§ Text for analysis:
● ● ●
So I do. Scan my ticket at the gates and settle down for the journey. A busy but not full train with no seat reservations.
About 10 mins in a rather brusque ticket collector comes round. I show him my ticket and he gets quite aggressive loudly telling me I need to buy a ticket. I am genuinely gobsmacked and explain what happened.
He points out (rudely and very loudly) that my ticket was an advance single and only valid on the train I missed.
I am very apologetic and say I usually buy a super off peak and didn't even realise this and again explain how I just missed the train.
He again very loudly and rudely says I can buy a ticket or get off with a fine. He really is talking to me like I am a criminal fare dodger.
So I pay another £50 close to tears. What a horrible end to a lovely birthday treat.
So while I accept that my ticket wasn't valid, did he really need to be so rude and aggressive and surely he could have used a bit of discretion. I clearly wasn't trying to take the piss.
Feeling really sad and disappointed. Have spent £140 on train tickets plus tube and feel like a naughty school child.

OP posts:
HarveySchlumpfenburger · 07/06/2019 09:52

But the system does allow that, just. Advance single tickets on a timed service are valid for travel on the next available service if the reason for missing the train was due to a delayed train. (There are a couple of other reasons). The only thing it doesn’t do is allow you to travel flexibly because you choose to. For that you’d need a different ticket.

The problem is that the system is so complicated that people don’t necessarily understand all the terms and conditions of the different tickets they use.
● ● ●
§ Assignment 1:
Answer these questions using the forum post about the train ticket.
(a) What type of ticket did the poster have?
(b) How much did the poster pay to the ticket collector?
(c) What total does the poster say was spent on train tickets?
§ Assignment 2:
Output the part of the forum post about the train ticket between "About 10 mins" and "criminal fare dodger.", inclusive.
§ Assignment 3:
For each statement, say whether it agrees with the forum post about the train ticket, and quote the words that decide it.
(a) The train had seat reservations.
(b) The poster usually buys a super off peak ticket.
(c) The reply says an advance single lets a traveler change trains freely by choice.
The items that follow come from a different source than the forum post.
● ● ●
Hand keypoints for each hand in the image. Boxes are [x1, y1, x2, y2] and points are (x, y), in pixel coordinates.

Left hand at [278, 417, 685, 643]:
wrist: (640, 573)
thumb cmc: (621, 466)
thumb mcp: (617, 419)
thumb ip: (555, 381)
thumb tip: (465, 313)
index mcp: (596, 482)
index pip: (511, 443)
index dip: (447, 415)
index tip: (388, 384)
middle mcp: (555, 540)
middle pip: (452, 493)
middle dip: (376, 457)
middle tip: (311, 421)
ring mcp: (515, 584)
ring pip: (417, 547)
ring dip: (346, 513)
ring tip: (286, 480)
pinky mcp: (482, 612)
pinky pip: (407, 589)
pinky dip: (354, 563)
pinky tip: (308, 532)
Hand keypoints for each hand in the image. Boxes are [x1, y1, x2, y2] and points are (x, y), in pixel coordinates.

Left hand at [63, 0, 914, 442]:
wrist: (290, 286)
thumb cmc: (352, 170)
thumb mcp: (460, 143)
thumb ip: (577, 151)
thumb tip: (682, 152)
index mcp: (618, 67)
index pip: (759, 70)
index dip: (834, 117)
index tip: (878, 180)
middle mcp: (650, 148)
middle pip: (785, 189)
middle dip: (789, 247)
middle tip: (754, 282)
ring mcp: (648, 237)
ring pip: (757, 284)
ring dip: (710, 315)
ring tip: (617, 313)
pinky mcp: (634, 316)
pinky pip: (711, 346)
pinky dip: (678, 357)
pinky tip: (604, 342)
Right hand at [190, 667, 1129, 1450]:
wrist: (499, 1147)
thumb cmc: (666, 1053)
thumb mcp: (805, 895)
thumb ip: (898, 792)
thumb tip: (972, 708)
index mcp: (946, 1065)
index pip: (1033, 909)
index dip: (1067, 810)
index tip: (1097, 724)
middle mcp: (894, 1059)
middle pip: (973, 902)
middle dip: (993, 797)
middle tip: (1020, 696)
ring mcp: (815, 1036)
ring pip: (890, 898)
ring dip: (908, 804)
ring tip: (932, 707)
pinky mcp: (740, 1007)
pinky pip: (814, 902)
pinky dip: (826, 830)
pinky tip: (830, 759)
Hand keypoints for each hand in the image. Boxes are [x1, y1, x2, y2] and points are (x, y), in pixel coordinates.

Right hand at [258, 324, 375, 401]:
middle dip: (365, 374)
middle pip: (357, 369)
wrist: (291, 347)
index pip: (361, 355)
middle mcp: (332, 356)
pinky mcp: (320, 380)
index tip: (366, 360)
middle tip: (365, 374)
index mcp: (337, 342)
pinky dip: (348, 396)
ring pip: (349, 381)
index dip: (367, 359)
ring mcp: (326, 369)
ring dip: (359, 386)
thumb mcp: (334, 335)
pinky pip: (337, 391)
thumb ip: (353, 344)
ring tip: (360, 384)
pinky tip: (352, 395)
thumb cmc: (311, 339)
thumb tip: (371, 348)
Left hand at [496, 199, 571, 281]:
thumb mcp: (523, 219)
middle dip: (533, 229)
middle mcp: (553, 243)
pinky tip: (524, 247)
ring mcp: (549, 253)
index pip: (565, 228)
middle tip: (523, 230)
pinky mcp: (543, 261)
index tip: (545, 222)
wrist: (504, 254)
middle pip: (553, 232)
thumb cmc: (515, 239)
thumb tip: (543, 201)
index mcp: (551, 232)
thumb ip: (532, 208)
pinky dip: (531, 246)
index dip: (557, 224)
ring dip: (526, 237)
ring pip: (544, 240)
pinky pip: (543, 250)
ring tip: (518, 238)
● ● ●
§ Task answer 1:
(a) An advance single.
(b) £50.
(c) £140, plus the tube.

§ Task answer 2:
About 10 mins in a rather brusque ticket collector comes round. I show him my ticket and he gets quite aggressive loudly telling me I need to buy a ticket. I am genuinely gobsmacked and explain what happened.
He points out (rudely and very loudly) that my ticket was an advance single and only valid on the train I missed.
I am very apologetic and say I usually buy a super off peak and didn't even realise this and again explain how I just missed the train.
He again very loudly and rudely says I can buy a ticket or get off with a fine. He really is talking to me like I am a criminal fare dodger.

§ Task answer 3:
(a) No: "A busy but not full train with no seat reservations."
(b) Yes: "I usually buy a super off peak"
(c) No: "The only thing it doesn’t do is allow you to travel flexibly because you choose to."